Seis anos após os ecos assombrosos de Imago Clipeata, o quinteto francês de post-metal Sick Sad World retorna com seu trabalho mais ambicioso até o momento. Tendo transposto o silêncio com uma releitura crua de “Hurt”, do Nine Inch Nails, e a intensidade claustrofóbica de sua sessão de estúdio “Lockdown”, a banda emerge com Deuil — uma jornada imersiva de 41 minutos pelas cinco fases do luto.

Este lançamento serve como uma trilha sonora visceral para uma história de profunda perda, traçando uma ascensão lenta e deliberada das profundezas da tristeza de volta à paz.
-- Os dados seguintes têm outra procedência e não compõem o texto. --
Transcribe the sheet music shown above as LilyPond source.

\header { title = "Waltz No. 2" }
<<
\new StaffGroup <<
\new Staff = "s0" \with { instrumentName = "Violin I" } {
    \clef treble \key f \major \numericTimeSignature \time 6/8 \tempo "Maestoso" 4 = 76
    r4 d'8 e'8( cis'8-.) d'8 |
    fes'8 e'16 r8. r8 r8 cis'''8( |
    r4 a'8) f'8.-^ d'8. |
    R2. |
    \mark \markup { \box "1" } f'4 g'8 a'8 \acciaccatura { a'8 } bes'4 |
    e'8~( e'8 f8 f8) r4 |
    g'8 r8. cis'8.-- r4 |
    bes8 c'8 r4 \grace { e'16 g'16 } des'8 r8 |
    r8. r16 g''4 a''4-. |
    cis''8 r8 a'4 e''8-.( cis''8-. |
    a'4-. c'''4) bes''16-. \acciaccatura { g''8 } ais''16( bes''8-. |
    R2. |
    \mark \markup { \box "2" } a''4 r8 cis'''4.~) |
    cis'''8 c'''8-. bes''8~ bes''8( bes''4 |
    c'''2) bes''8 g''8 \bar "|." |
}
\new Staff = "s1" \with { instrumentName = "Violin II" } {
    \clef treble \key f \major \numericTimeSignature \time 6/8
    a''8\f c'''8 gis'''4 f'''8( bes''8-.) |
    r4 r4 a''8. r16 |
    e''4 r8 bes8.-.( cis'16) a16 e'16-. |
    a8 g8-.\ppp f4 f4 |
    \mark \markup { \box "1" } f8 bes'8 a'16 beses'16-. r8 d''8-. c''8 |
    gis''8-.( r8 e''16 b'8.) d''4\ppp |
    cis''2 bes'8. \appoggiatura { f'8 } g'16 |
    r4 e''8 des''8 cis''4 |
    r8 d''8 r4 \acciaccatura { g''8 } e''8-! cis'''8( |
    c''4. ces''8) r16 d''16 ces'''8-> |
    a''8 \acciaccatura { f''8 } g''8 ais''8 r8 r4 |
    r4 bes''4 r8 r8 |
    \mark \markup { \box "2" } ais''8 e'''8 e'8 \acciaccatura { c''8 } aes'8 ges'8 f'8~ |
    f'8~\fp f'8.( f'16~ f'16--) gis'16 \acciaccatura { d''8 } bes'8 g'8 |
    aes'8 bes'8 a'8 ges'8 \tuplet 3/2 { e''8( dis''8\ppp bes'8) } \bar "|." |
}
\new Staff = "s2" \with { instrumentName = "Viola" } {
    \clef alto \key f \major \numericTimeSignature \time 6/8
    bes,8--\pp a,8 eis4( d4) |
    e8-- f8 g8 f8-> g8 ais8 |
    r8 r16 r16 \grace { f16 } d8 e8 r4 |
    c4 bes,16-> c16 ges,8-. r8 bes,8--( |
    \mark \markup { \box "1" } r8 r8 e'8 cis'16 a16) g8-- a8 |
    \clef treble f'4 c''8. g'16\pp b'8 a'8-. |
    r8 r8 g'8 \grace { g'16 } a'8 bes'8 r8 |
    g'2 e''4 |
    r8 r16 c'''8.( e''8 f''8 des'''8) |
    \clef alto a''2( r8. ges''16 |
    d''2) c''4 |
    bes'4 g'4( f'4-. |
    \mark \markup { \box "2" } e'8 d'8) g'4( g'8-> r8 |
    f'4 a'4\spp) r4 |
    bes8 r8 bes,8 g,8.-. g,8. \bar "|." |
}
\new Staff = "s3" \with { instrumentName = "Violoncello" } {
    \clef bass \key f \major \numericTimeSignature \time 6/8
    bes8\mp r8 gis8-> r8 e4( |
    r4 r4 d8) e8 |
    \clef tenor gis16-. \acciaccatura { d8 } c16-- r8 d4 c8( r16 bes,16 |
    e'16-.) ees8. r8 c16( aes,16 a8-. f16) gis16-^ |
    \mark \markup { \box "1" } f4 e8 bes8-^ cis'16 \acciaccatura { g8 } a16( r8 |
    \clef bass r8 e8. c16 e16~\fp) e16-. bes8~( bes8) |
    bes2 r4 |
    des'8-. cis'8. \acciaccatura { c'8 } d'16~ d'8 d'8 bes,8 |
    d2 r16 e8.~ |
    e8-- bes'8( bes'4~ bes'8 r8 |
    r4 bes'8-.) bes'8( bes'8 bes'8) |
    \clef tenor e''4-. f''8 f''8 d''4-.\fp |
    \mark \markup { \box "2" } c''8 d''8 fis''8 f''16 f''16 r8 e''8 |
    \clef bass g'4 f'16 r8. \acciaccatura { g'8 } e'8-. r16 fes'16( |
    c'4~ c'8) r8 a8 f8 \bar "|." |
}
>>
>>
Luz.

Conceito:

A odisseia sonora começa com “Denial”, uma descida de nove minutos em uma atmosfera sufocante de guitarras hipnóticas e gritos primais e dolorosos, antes de transitar para a clareza melódica e a intensidade crescente de “Bargaining”, que funciona como um apelo desesperado por esperança contra o destino.

A descida continua através do peso sombrio e pesado de “Depression” e seu interlúdio comovente, levando diretamente aos riffs esmagadores e à agonia crua de “Anger” — um momento de puro poder que evoca os titãs atmosféricos do gênero, de “Memories Of A Dead Man” a “Cult Of Luna”. Finalmente, o ciclo se quebra com “Acceptance”, onde a percussão implacável com pedal duplo eventualmente dá lugar a melodias luminosas, encerrando o álbum com uma nota desafiadora de esperança.

Com uma produção grandiosa, poderosa e impecável, “Deuil” captura uma banda no auge de sua proeza técnica e emocional. É mais do que um álbum; é uma… Uma imersão conceitual que exige que o ouvinte dedique tempo para realmente sentir cada sombra e cada faísca de luz.